Halb acht – acht Halbe (1)

Im September 1990 riss ich mir auf der Flucht vor Bandenmitgliedern der „Mad Butcher“ aus Kiel-Mettenhof die Außenbänder im linken Fuß. Mir ist die Flucht zwar gelungen, ein Blick auf den Knöchel am nächsten Morgen versprach jedoch nichts Positives – ich liess mich in die „Notfallklinik Jensen“ (den Kielern auch als „Schlachthof Jensen“ bekannt; mir damals leider noch nicht), wo man mir nach dem Röntgen mitteilte, an einer Operation nicht vorbeikommen zu würden.
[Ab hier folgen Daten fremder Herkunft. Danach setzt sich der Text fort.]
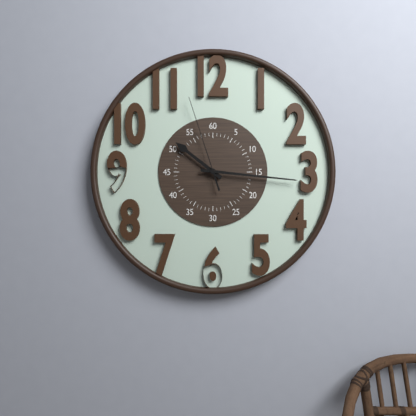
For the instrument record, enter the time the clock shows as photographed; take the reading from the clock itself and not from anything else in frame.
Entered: 10:16:57
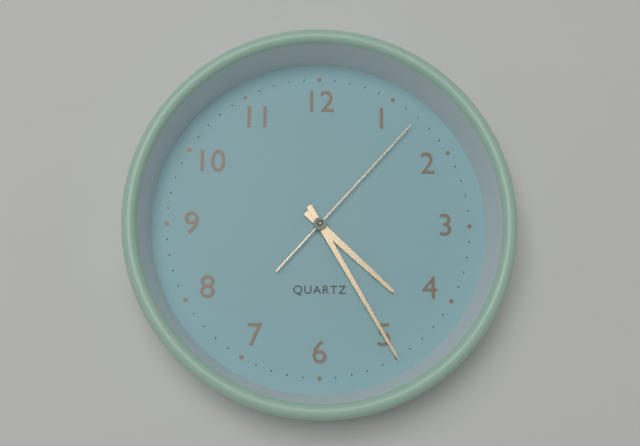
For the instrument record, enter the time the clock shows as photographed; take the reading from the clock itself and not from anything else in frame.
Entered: 4:25:07
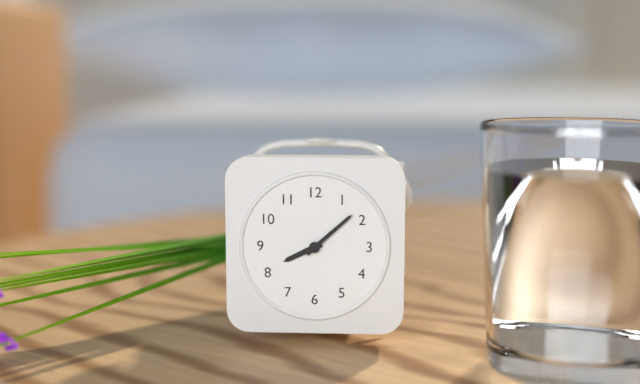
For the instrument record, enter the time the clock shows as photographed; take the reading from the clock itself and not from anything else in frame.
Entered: 8:08
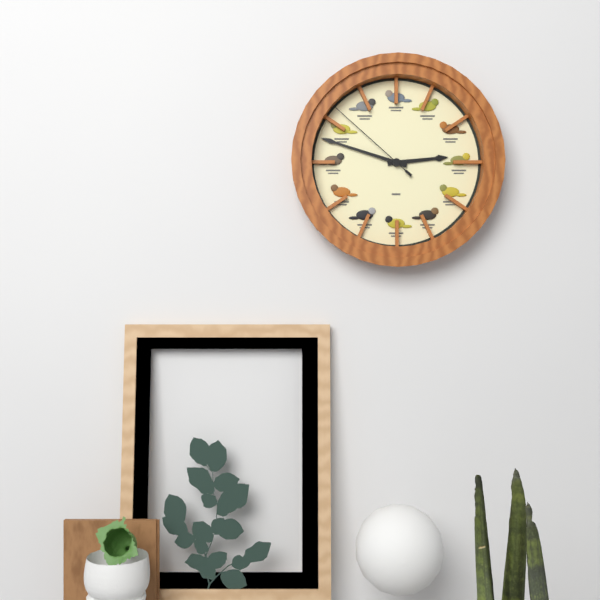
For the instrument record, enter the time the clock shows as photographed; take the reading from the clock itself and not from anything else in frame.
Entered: 2:48:52
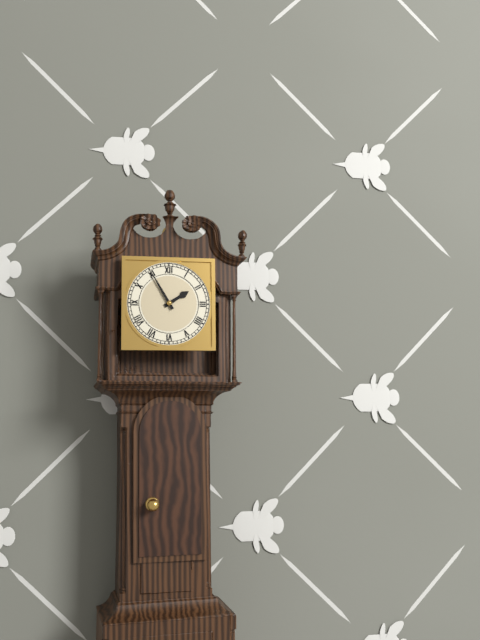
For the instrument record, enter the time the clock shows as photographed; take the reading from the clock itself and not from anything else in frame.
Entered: 1:55
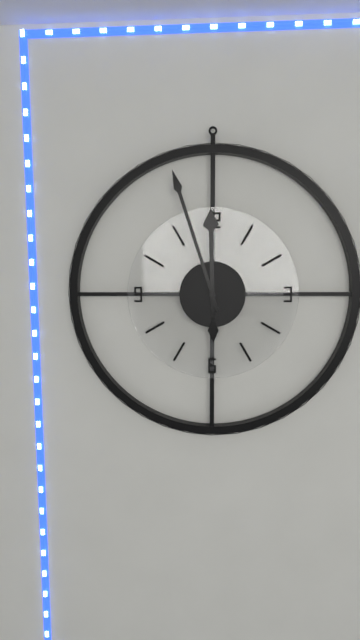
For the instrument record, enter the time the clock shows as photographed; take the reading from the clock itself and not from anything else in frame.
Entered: 11:57
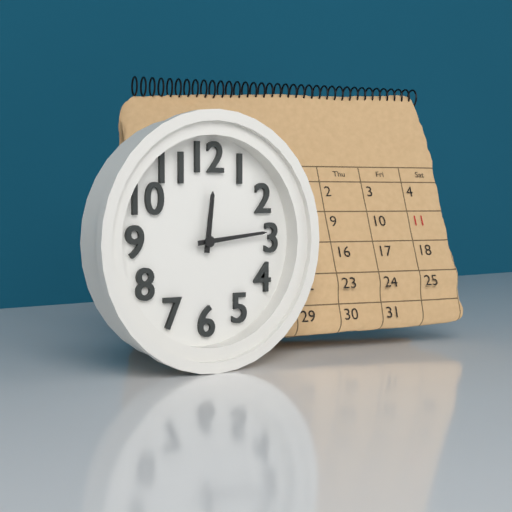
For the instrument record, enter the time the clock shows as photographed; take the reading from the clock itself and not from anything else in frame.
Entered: 12:14
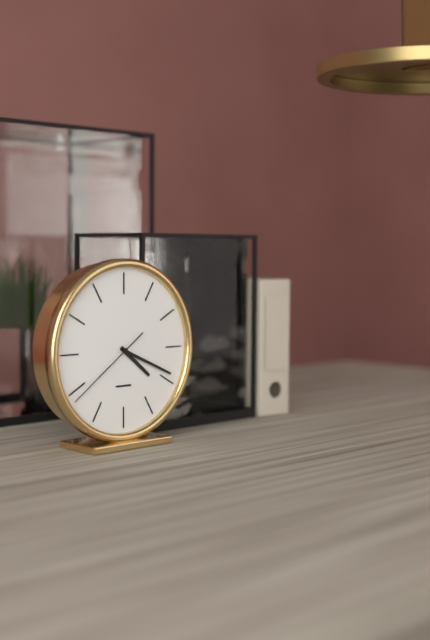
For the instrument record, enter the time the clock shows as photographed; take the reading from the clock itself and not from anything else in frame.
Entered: 4:19:39
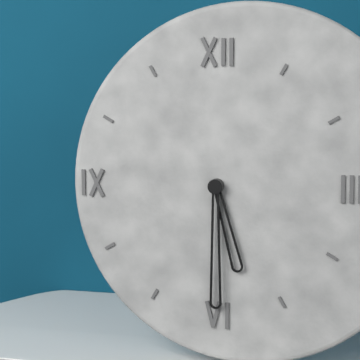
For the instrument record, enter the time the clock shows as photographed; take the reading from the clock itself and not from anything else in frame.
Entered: 5:30
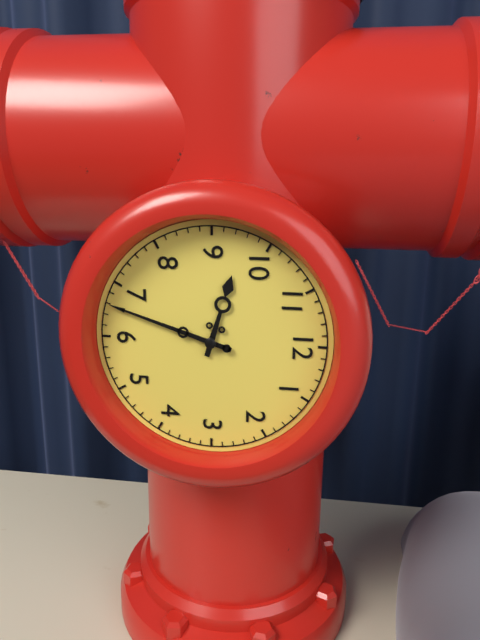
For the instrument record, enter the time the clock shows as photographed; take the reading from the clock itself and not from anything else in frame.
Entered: 9:33
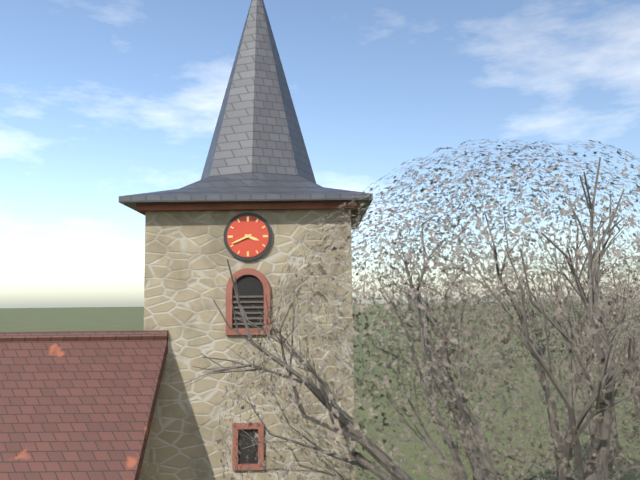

Man behielt mich direkt da – alles sehr ungünstig für mich.

Und das aus mehreren Gründen: Ungünstig war die Tatsache, erst vor wenigen Wochen mit der kaufmännischen Ausbildung begonnen zu haben und nun die für die Zukunft des Rechnungswesens wichtigsten Grundregeln in der Berufschule zu verpassen. Ungünstig war die zahnbehaarte Krankenschwester Elena, die mir aufgrund meines vorlauten Mundwerkes die allmorgendliche Thrombosespritze vorsätzlich direkt in den Bauchhöhlenstamm setzte. Ungünstig war die Absenz von Kabelfernsehen und Thermopenverglasung im Zimmer, welches orthogonal zum Zentralen Omnibus-Bahnhof lag. Ungünstig war mein eloquenter Mitbewohner Micha, welcher noch nicht einmal seine sächselnd neunmalschlaue Fresse halten konnte, während er in die Bettpfanne schiss. Am allerallerungünstigsten würde jedoch Rolf werden; ein besoffener Skinhead, der mir um drei Uhr Nachts als neuer und somit letzter Zimmermitbewohner vorgestellt wurde. Diagnose: Verdacht auf Nasenbein- und Fußbruch, man würde es am Folgetag genauer untersuchen. „Moin, ich bin lil‘ Winkelsen. Ich hoffe, deine Schmerzen sind nicht zu groß und du kannst gleich schlafen. Es ist ja doch schon recht spät!“. „Aldäaa wäaas? Halt! Die! Frässe!, Mann – ich kipp‘ dich gleich mit deinem Bett aus dem Fenster, du Judennase!“. Ich schlief beklommen ein und sehr unruhig.

Rolf beruhigte sich irgendwann, öffnete von uns Dreien am nächsten Morgen dennoch als Letzter die Augen. Bei all meiner vorurteilhaften Verachtung Rolf gegenüber; einen Vorteil hatte seine Anwesenheit: Micha hielt endlich einmal länger als 5 Minuten am Stück seine Schnauze. Als Rolf erwachte, präsentierte er sich im Gegensatz zum Vorabend als vergleichsweise freundlicher Mensch. Er schien sogar im Gegensatz zu Micha eine erträgliche Gemütsruhe vorweisen zu können, selbst sein Humor war akzeptabel. Gut, vielleicht verschwimmen einem sämtliche Sinne, wenn man zuvor 48 Stunden am Stück von egozentrischen Zungendreschern aus Pirna vollfabuliert wird, die trotz ärztlicher Krückennutzungs-Vollmacht in Aluschalen stuhlen. Aber bis auf die politische Einstellung, auf die man aufgrund seiner 20-Loch-Stahlkappen-Martens mit den weißen Schnürsenkeln, der hochgekrempelten Karotten-Edwin, der olivfarbene Bomberjacke und der – wie meine Großmutter zu sagen pflegte – sportlich flotten Kurzhaarfrisur Rückschlüsse ziehen konnte, schien er tatsächlich ein angenehmer Zeitgenosse zu sein.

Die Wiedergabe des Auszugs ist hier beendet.